Jessamy Calkin

The Telegraph

The Telegraph Magazine cover ‘A Boy Named Sophie’ is without doubt one of the most remarkable stories to be published in this, or any, year - a subject of extraordinary complexity and sensitivity, which required a mixture of great skill, insight and compassion to tell. There is no finer journalist than Jessamy Calkin to have told it.

Sophie Ottaway was born male, but with a rare medical disorder, and her parents were advised that the best thing to do would be to give her gender altering surgery. When she was two days old, Sophie’s gender changed from male to female. It was a secret that doctors and Sophie’s parents kept from her, and which, incredibly, she only discovered when she was 22.

Jessamy is the first journalist Sophie has ever spoken to about the shock of discovering that she was born a boy, how that discovery affected her life and the years of psychological turmoil and physical pain that followed, culminating in her confrontation with the doctor who had made the fateful decision to transform her from a boy into a girl. Calkin interviewed her and her parents, and the story unfolds with a brilliant combination of meticulous forensic detail, sympathy and authority.

This story of unique human interest galvanised Telegraph readers, prompting a far-reaching debate about the medical and social issues involved, with almost all offering their support and praise to Sophie for facing her difficulties with such courage and clear-eyed honesty. It generated the fifth-most subscriptions of any article in the past 12 months, remarkably positive engagement across the board and attention around the world.

Meanwhile, Calkin’s profile of the actor Ncuti Gatwa, who is rising rapidly through his roles in Sex Education, Barbie and as the new Dr Who, demonstrates her extraordinary versatility as a writer, and her effortless ability to change pace and tone according to her subject.

Interviews with young actors can be among the least promising assignments, but this playful, surprising and highly entertaining piece perfectly captures a subject ‘fizzing with irreverent good humour’. Gatwa was born in Rwanda and raised in Scotland and talks fascinatingly about how his singular background influences his approach to acting. ‘People love Shiv’, Calkin begins her interview with Sarah Snook. ‘“You lucky bitch,” said my friend, when I mentioned I was going to New York to interview Sarah Snook, who plays her in the HBO series Succession. What’s so lovable about a character whom even one of her creators has called a “flawed, monstrous nightmare?"’

It’s a question Calkin set out to answer in this superbly crafted piece which examines the gestation and reasons for success of one of television’s most lauded series, and the woman who made Shiv into one of the most compelling characters on television.

Calkin makes her interviews flow like good conversations, and this is a funny and revealing portrait of an actor who loves to play bad, married her best friend and has wombats and kangaroos in her backyard.

◆ Work item
List every television series or film named in the text about Jessamy Calkin's journalism. Rely only on the text about Jessamy Calkin's journalism.

◆ Available data
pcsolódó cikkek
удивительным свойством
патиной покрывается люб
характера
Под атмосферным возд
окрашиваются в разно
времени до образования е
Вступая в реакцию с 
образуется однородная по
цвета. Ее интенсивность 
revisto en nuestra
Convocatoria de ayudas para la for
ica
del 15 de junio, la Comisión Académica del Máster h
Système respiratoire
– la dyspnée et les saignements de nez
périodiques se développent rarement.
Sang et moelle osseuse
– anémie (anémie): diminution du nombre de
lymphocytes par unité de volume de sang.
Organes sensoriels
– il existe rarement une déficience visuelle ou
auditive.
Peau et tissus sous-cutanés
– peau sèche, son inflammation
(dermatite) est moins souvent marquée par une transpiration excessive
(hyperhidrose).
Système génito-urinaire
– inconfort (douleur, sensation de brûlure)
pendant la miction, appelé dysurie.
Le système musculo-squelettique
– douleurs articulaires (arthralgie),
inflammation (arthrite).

---

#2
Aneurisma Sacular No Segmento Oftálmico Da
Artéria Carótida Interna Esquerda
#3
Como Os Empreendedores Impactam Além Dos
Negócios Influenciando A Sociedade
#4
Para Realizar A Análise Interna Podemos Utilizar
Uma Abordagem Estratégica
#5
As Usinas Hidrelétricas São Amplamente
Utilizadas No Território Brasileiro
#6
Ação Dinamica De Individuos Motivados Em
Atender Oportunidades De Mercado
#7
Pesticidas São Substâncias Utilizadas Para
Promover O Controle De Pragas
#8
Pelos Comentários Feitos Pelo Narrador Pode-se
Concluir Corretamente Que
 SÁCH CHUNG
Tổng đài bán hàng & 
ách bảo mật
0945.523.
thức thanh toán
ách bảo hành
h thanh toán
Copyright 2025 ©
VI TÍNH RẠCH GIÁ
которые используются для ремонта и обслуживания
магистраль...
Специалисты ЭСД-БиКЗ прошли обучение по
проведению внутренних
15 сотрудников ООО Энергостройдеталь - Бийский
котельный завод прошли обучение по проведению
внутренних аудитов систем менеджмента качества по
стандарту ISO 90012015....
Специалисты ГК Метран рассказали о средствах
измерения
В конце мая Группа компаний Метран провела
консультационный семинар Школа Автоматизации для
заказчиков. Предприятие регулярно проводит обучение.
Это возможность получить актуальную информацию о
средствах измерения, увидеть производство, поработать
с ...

◆ Your response
Sex Education, Barbie, Dr Who, Succession